Blockchain ekosistemi ve NFT pazarı hızla büyürken aynı zamanda riskleri de beraberinde getiriyor. NFT pazar seçimi de bu risklerin azaltılması veya ortadan kaldırılması açısından önemli bir konudur. Bu nedenle yukarıda anlattığım konuların önemini bazı vaka çalışmaları ile inceleyelim ve hangi risklerden kaçındığımızı inceleyip örnek vakaları inceleyelim;
- Sahte Banksy dolandırıcılığı; Bir Banksy hayranı 2021 yılında Banksy'nin resmi internet sitesine girdiğinde çok tuhaf bir şeyle karşılaştı: Banksy ilk kez NFT satışı yapıyordu! İnternet sitesindeki linke tıklayarak satışın gerçekleştiği online müzayedeye giren kişi, hızlı bir şekilde mevcut tekliflerden çok daha yüksek bir teklif vererek NFT satın aldı. Satın alma işleminin ardından dolandırıldığını anlayan kişi, bir şekilde dolandırıcılardan yüklü miktarda para aldığını bildirdi, peki ya parayı geri alamazsa? Hiçbir amaca hizmet etmeyen meta verilerle kalacaktı.
- Banksy'nin eserlerini yaktılar! Evet doğru okudunuz, Banksy'nin eserini yaktılar. 2021 yılı NFT pazarı için oldukça hareketli ve çok tuhaf bir yıl oldu. 2021 yılında blockchain şirketi Injective Protokol, Banksy'nin “Morons” adlı sanat eserini New York'taki bir galeriden satın aldı. Eseri satın alan firma olağanüstü bir olay yarattı. Şirket, satın alınan sanat eserini önce NFT'ye dönüştürdü, ardından NFT'nin temelini oluşturan fiziksel sanat eserini yaktı! Şirket, daha önce kendi eserini yok edebildiği için Banksy'nin eserini seçtiğini ve artık eseri fiziksel hasardan koruma konusunda büyük bir adım attığını söyledi. Bu olaydan sonra bu eserini OpenSea adlı NFT pazarında sessizce tam 228,69 Ether'e (bugün yaklaşık 840 bin dolar) sattı. Gördüğünüz gibi şirket, NFT pazarının güvenliği sayesinde Banksy'nin eserlerini çok daha güvenli bir şekilde satışa sundu.

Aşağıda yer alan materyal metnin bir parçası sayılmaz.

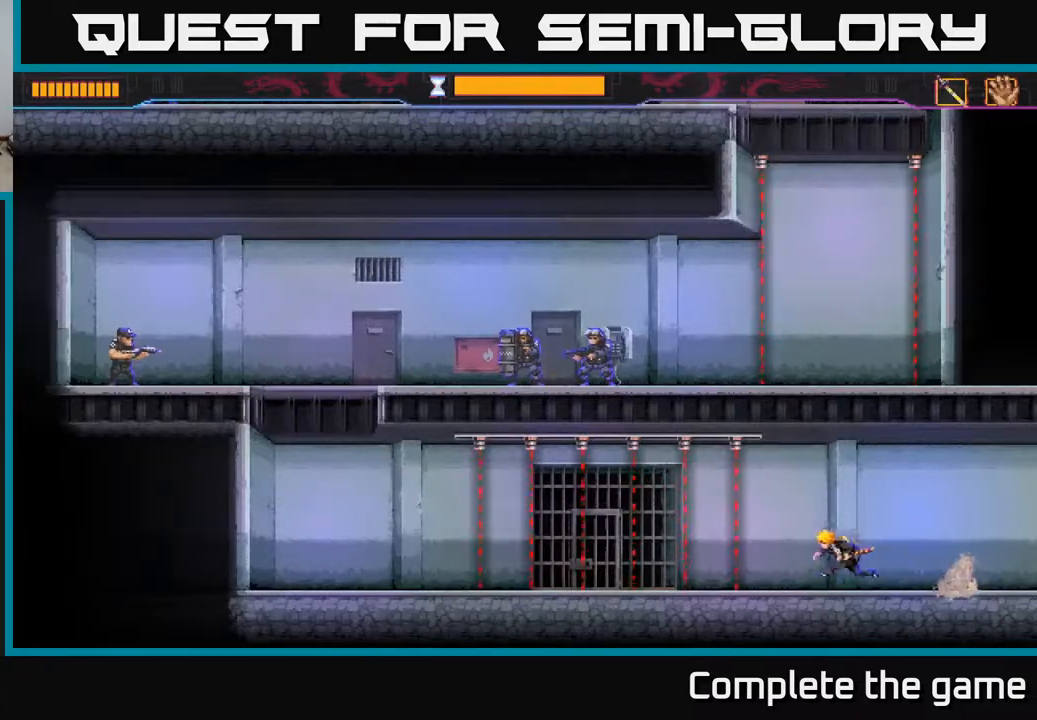
{"buttons": ["B", "DPAD_LEFT"], "left_stick": "center", "right_stick": "center", "events": []}
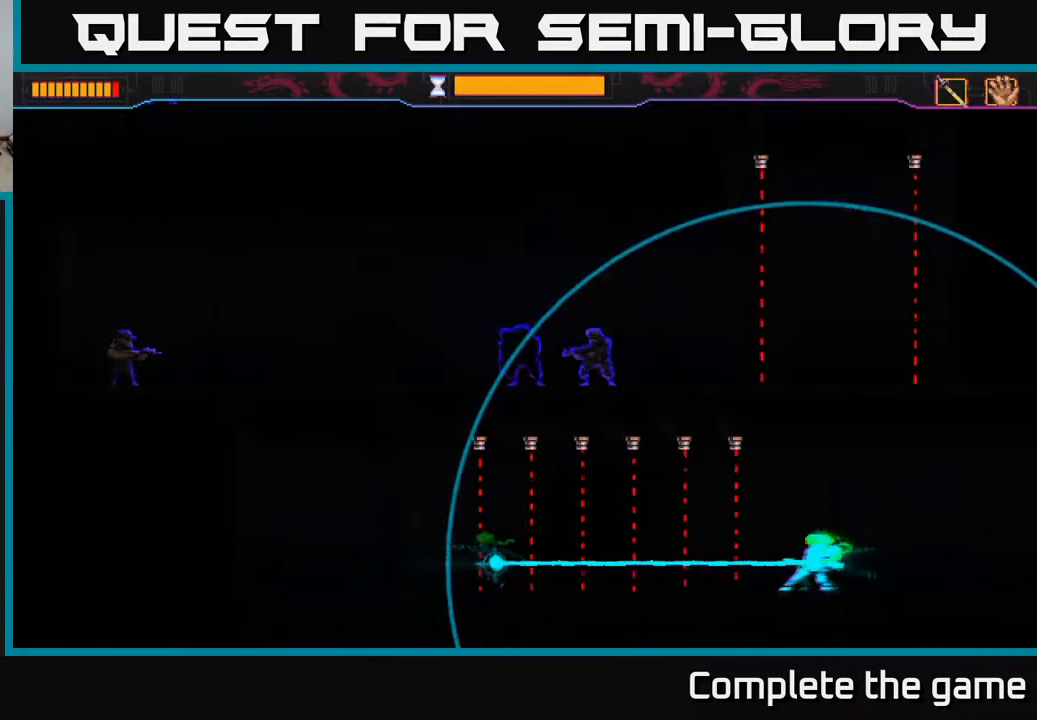
{"buttons": ["DPAD_LEFT"], "left_stick": "center", "right_stick": "center", "events": [[117, "B", "up"], [200, "DPAD_LEFT", "up"], [333, "DPAD_LEFT", "down"]]}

- Lüks moda evi Hermès ile dijital sanatçı Mason Rothschild arasında ticari marka davası vardı. Davanın konusu Rothschild'in “MetaBirkins” adlı NFT koleksiyonuyla ilgiliydi. Hermès, uzun yıllardır piyasada bulunan “Birkin” çanta koleksiyonunun tüylü versiyonlarını tasarlayan ve bunları NFT olarak satışa sunan Rothschild'e, marka haklarının izinsiz kullanıldığı iddiasıyla dava açtı ve davayı kazandı. Bu mahkeme kararı, NFT koleksiyonunun satışa sunulduğu NFT pazaryerine gönderildi. Söz konusu hukuki anlaşmazlığa konu olan NFT koleksiyonu da OpenSea adlı NFT pazaryeri üzerinde satılmış ve OpenSea, ABD içi düzenlemelere uyum sağlamayı amaçlayan bir pazaryeri olduğundan koleksiyonda yer alan parçaların satışını durdurarak geri çekilmiştir. Söz konusu NFT tahsilatına ilişkin hak kaybının önlenmesi amacıyla tahsilatın piyasadan yapılması.
Özetle NFT pazaryerlerinin güvenliği hem alıcılar hem de satıcılar açısından önemli bir fark yaratıyor. Bu nedenle yaptığımız operasyonun sadece NFT alımı olmadığını, birçok sorunu da beraberinde getirdiğini unutmadan piyasada hareket etmek çok önemli.